Proton uncaging triggers mitoflashes. Adult cardiomyocytes expressing mt-cpYFP were loaded with 1 mM NBA, and proton uncaging at 405 nm illumination was alternated with imaging acquisition at 488 nm excitation (see Materials and Methods). (A) Mitoflash response to proton uncaging at 3% laser power. Top: intracellular mapping of mitoflash events before (yellow boxes, 0–60 s recording) and during (red boxes, 60–120 s recording) photolysis. Scale bar, 10 μm. Bottom: time course of mitoflash incidence (marked by vertical ticks) in three representative cells. The top row corresponds to the cell shown above. (B) Laser-power dependence of proton uncaging-induced mitoflashes. Cells without NBA treatment were used as controls. n = 5–15 cells per group. ^∗∗p < 0.01 versus control. (C) Space-time confinement of mitoflashes responding to subcellular proton uncaging. Surface plots of mitoflashes registered in 10-s periods overlay the respective confocal images of the cell. A spike indicates a mitoflash event. The 405 nm laser (3% power) illumination was restricted to the central segment of the cell (red box) and applied between 50 and 100 s of the recording. Scale bar, 10 μm. (D) Statistics. n = 22 cells. ^∗∗p < 0.01 versus control region; ^##p < 0.01 versus photolysis. (E) Mitoflash response to short-duration NBA photolysis. The arrow denotes a 0.5-s 405-nm laser illumination at 3% intensity of full laser power (15 mW). Note that the increase in the rate of mitoflash occurrence was well confined within 2 s after proton uncaging. n = 62 cells. ^∗∗p < 0.01 versus baseline or postphotolysis levels. (F) Averaged traces of cpYFP-flashes aligned by onset. n = 21 events from 11 cells for the control group; n = 52 events from 15 cells for the NBA photolysis group (uncaging). (G) Proton uncaging triggers mitoflashes in permeabilized adult cardiomyocytes bathed with 20 mM HEPES. n = 5–7 cells per group. ^∗∗p < 0.01 versus control.

Figure 5

Simulation of a proton spike and schematic model for mitoflash genesis. (A) Matrix proton spike induced by proton uncaging. In this simulation, uncaging at time = 0 ns elicited a sudden drop in pH (from 8 to 4) or a surge of protons (upper inset) and a steady bulk matrix pH change of 0.02 unit (lower inset). The mean lifetime of the uncaged protons was 1.42 ns and the mean distance of diffusion was 2.06 nm. (B) A stochastic, flickering opening of the mPTP results in water and ionic fluxes to strain and depolarize the IMM. The mechanical strain causes dislocation of ETC molecules and disruption of the normal electron path, and thus greatly increases electron leakage to oxygen, resulting in a burst of superoxide formation.
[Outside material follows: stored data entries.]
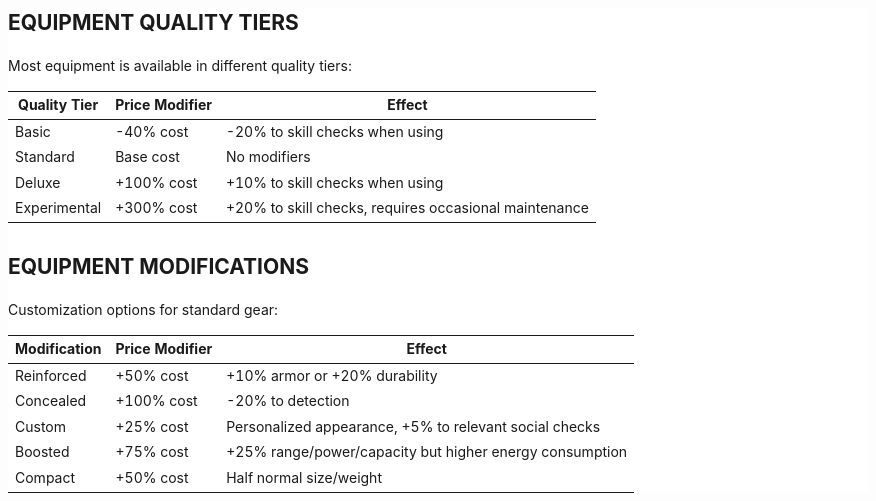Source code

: ## EQUIPMENT QUALITY TIERS

Most equipment is available in different quality tiers:

| Quality Tier | Price Modifier | Effect                                                |
| ------------ | -------------- | ----------------------------------------------------- |
| Basic        | -40% cost      | -20% to skill checks when using                       |
| Standard     | Base cost      | No modifiers                                          |
| Deluxe       | +100% cost     | +10% to skill checks when using                       |
| Experimental | +300% cost     | +20% to skill checks, requires occasional maintenance |

## EQUIPMENT MODIFICATIONS

Customization options for standard gear:

| Modification | Price Modifier | Effect                                                  |
| ------------ | -------------- | ------------------------------------------------------- |
| Reinforced   | +50% cost      | +10% armor or +20% durability                           |
| Concealed    | +100% cost     | -20% to detection                                       |
| Custom       | +25% cost      | Personalized appearance, +5% to relevant social checks  |
| Boosted      | +75% cost      | +25% range/power/capacity but higher energy consumption |
| Compact      | +50% cost      | Half normal size/weight                                 |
Meanwhile, depolarization accelerates electron transfer from the donor pool to ETC acceptors (e.g., from NADH to complex I, and from FADH₂ to complex II) and shifts the redox potential toward oxidation. Accelerated ETC activity, driven dually by depolarization and oxygen deprivation of ETC electrons, stimulates coupled proton pumping across the IMM, giving rise to matrix alkalinization. Among others, nanodomain protons at the IMM may directly bind to a putative proton-binding site and thereby trigger transient opening of the mPTP to initiate a cascade of changes in a mitoflash. To see this figure in color, go online.